In this paper, a single sand dust image restoration algorithm is proposed, and it can effectively recover the sand dust images. First, according to the characteristics of the slowest attenuation of red light in the degraded image, color correction is performed using a red channel-based correction algorithm. Then, an improved DCP algorithm is improved based on the blue channel to remove sand dust particles by using the characteristic that blue light decays fastest.

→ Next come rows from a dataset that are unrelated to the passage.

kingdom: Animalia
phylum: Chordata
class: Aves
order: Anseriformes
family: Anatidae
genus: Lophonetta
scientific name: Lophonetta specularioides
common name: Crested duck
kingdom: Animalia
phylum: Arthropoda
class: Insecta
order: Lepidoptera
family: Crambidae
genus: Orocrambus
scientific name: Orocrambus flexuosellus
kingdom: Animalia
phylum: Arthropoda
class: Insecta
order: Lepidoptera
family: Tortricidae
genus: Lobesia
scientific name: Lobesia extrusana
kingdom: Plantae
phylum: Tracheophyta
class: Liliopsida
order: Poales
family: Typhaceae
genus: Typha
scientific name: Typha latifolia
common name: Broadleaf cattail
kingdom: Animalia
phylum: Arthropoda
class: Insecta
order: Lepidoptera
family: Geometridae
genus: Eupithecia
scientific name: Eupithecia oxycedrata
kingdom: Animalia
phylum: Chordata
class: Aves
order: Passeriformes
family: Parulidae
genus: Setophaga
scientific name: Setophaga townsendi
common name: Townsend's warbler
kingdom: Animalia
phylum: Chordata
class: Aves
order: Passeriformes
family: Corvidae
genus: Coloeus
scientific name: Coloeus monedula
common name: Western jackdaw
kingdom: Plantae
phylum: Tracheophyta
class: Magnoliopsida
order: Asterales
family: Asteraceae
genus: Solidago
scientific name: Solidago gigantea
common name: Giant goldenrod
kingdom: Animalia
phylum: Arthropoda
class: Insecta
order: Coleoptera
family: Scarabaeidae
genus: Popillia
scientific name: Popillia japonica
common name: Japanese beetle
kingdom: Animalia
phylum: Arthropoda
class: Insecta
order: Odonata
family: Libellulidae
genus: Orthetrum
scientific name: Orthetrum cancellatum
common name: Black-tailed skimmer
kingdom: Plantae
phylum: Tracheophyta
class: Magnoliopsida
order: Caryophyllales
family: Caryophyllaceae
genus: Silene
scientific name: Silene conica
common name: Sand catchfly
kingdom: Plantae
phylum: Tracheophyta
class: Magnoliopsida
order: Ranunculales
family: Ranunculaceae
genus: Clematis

Through the quantitative and qualitative analysis of the restoration results of a large number of degraded sand dust images with different scenes and color casting, the proposed algorithm displays satisfactory performance in processing most of the sand dust images and can obtain reasonable restoration results. However, the proposed algorithm has the disadvantage of high time costs. In the future, we will further study more effective sand dust restoration algorithms to meet the needs of real-time vision application systems. Another further goal will be to develop methods for sand dust video restoration using spatio-temporal data modeling [43].